No fim do dia, a estratégia é criar, para as mesmas áreas preservadas, diferentes fontes de receita além dos créditos de CO2. 

A empresa também pretende atuar na atividade de compensação de reservas legais. Pelo código florestal, os produtores rurais precisam preservar um percentual de mata nativa em suas propriedades, que varia de bioma a bioma. A ideia aqui é atuar como uma espécie de imobiliária de reservas florestais para oferecer a compensação para quem está desenquadrado.

De janeiro a maio a Carbonext gerou 2,5 milhões de créditos de carbono que foram vendidos a R$ 150 milhões no mercado voluntário – a empresa costuma ficar com 25% a 30% da receita gerada e o restante vai para o proprietário da terra e para o desenvolvimento das áreas. A expectativa é gerar 10 milhões de créditos no ano.

Monitoramento high tech

Fonseca e Dallan dizem que a entrada da Shell fez sentido não só pelo aporte financeiro, mas porque a empresa criou em 2018 uma divisão de Nature-Based Solutions (NBS) que já apresenta uma série de soluções tecnológicas que representam um salto para a Carbonext.

“Eles vão abrir a cozinha deles e aportar tecnologias”, diz Fonseca. 
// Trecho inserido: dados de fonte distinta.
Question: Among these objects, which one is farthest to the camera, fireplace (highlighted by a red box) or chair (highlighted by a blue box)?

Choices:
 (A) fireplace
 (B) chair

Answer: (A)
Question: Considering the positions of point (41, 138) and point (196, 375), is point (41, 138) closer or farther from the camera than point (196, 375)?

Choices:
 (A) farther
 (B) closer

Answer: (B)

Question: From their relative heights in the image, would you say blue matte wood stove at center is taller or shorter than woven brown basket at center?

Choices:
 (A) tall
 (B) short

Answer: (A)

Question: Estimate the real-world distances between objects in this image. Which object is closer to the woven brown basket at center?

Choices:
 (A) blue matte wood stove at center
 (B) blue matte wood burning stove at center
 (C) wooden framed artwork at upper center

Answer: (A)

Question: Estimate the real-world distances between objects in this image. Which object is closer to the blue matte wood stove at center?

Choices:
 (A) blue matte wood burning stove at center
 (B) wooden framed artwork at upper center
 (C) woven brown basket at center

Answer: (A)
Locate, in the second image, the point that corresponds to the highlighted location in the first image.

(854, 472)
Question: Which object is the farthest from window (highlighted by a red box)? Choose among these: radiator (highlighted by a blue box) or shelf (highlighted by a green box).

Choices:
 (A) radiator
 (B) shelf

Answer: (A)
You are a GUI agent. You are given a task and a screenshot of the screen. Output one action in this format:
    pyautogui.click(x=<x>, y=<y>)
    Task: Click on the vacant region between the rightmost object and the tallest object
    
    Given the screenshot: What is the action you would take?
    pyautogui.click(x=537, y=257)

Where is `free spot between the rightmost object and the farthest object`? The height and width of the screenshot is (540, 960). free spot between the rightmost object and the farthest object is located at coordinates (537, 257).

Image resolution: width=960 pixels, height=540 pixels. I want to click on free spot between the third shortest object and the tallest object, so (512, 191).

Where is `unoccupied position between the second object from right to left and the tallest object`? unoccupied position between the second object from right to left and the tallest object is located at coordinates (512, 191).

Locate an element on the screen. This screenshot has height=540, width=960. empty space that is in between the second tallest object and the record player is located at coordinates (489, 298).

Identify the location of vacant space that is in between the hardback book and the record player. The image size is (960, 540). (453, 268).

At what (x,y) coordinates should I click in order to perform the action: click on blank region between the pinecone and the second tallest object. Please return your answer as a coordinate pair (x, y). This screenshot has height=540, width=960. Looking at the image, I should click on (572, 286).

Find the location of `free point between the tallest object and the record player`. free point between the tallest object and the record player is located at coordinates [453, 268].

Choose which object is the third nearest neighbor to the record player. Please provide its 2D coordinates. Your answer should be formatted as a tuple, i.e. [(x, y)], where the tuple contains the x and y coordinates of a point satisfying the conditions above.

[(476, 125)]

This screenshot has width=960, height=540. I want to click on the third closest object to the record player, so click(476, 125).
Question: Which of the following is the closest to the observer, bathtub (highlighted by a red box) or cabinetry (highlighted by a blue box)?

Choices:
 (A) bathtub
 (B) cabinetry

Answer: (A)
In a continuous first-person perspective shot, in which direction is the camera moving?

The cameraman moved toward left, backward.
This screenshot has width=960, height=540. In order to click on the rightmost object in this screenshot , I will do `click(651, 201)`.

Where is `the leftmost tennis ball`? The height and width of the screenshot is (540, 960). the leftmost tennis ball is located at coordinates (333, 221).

Uma das primeiras será o acesso às imagens de satélite de alta definição da petroleira (hoje a Carbonext trabalha com imagens públicas, de menor qualidade) para fazer o monitoramento das florestas preservadas. A Shell também cederá um algoritmo desenvolvido por ela para identificar focos de desmatamento e gerar alertas.

Outra tecnologia que a Carbonext poderá usar é um E-DNA ou “DNA ambiental”. A partir de amostras de água ou solo de determinada área, um leitor de DNA faz o cruzamento com um banco de espécies e é possível montar um inventário da biodiversidade da área. 

A partir do banco de dados montado, diz Dallan, é possível acompanhar a evolução e saber se está havendo redução ou aumento de cada uma das espécies, a partir da quantidade do material orgânico coletado.

Esse tipo de tecnologia é especialmente interessante quando se pensa em créditos de carbono ‘premium’, que atestam benefícios extra como a preservação da biodiversidade.

A Carbonext também vai instalar em suas áreas torres de medição de fluxo de CO2 de baixo custo desenvolvidas pela Shell e trocará experiências com a equipe de gestão de comunidades tradicionais que a petroleira tem.

“Tudo isso somado faz com que os projetos sejam cada vez mais ricos, em termos de ter informações e dar transparência”, diz Fonseca.